Wednesday – Goal for today was 90 minutes of over-under time. I was at a local park loop and decided that each lap I’d do 290-300 W followed by a lap in the 230-250 W range. Unfortunately I had nothing in the tank. Legs felt dead and my motivation wasn’t there. Ended up with 1:55 of riding on the PCs. Despite the poor performance, I still had a decent L3 block of 82 minutes at an intensity factor of 0.85. A good “sweet spot tempo” session.
Thursday and Friday – Got out of work late and didn’t ride.
Saturday – Usual Saturday hammerfest. Felt strong in the first half and did a ton of pulling. Was getting fatigued on the way back and drifted off the back to go my own pace near the end. The ride was hard, but the TSS wasn’t as high as last week (though close at 244 for the 3 hour ride).
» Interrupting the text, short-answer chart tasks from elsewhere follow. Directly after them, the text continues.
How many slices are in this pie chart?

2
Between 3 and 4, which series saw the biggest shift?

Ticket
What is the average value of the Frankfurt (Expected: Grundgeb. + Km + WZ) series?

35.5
Sunday – Got in 90 minutes of PC time and 2:30 total. Had a flat tire so I came home and switched bikes rather than really fix the PC equipped bike. A solid tempo session.
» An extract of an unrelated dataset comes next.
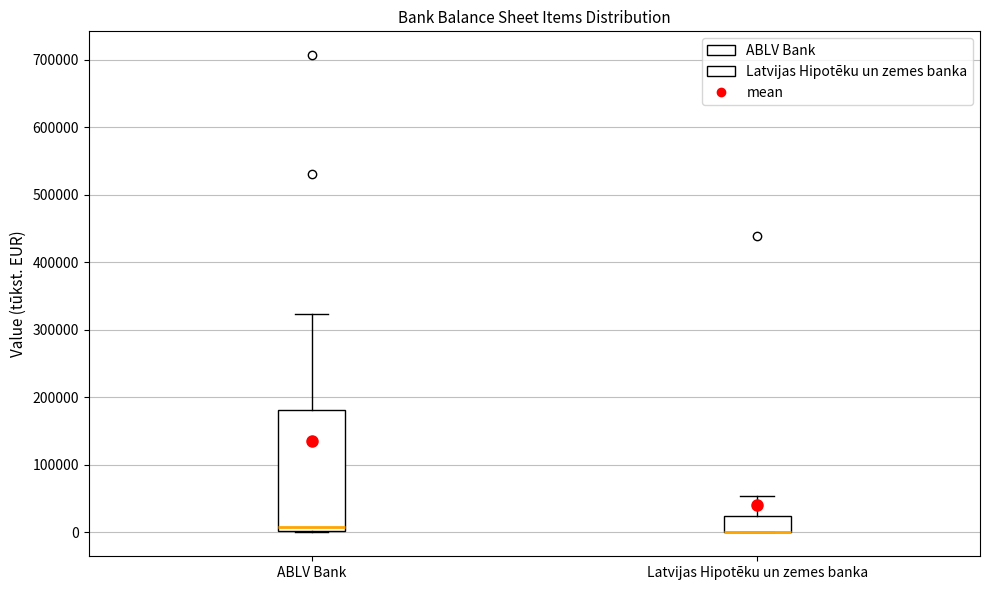

Where is the lower edge of the box for ABLV Bank on the y-axis? The values are not printed on the chart, so give them approximately, as read against the axis.

0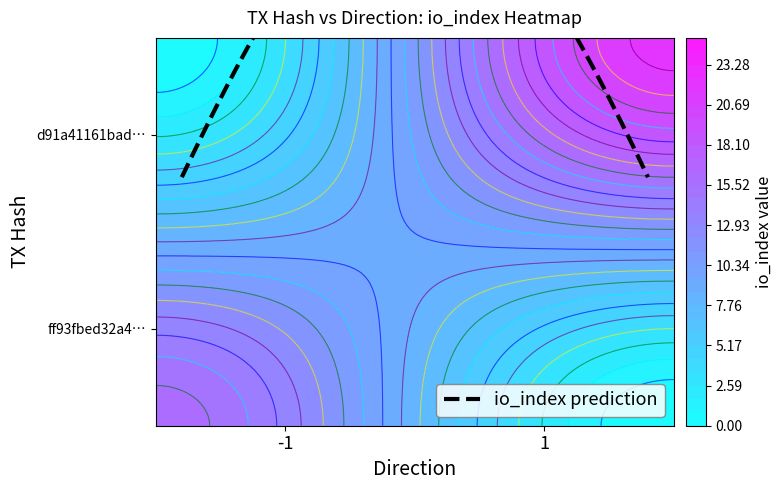

True or false: ff93fbed32a4d1f3c75a315477224a3a992e2a8 has a value of 16 at io_index.

True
PC time this week – 5 hours 50 minutes
PC time to date – 110 hours 50 minutes
Weekly status of power progression – No real change from last week except for the new yearly best in 20 minute power so no summary. I’ve got a run of 3 weeks with 20 minute intervals of 280 W or more. Me likes. Looking back at my logs, the last time I had a 20 minute power of 285 W was June 2007. I remember those 2 weeks well; I was west of Paris for work and I was in the midst of VO2 work. I was taking advantage of the late summer sunsets to put in a couple of hours after work.
Some may say this form is due to a significant increase in training load. While I am certainly
ahead of on the TSS curve, as shown by the graph below, the difference isn’t significant.. After 16 weeks, less than 500 TSS points separate 16 weeks of PC use compared to the same time period last year. The second plot shows my cumulative average weekly TSS. The second plot shows my overall training load isn’t too high. When I took a look at it my first response was that I need to up the training.
1 comment:
some of us are reading :-)
It's nice to see such an analytical view of training and PC's specifically.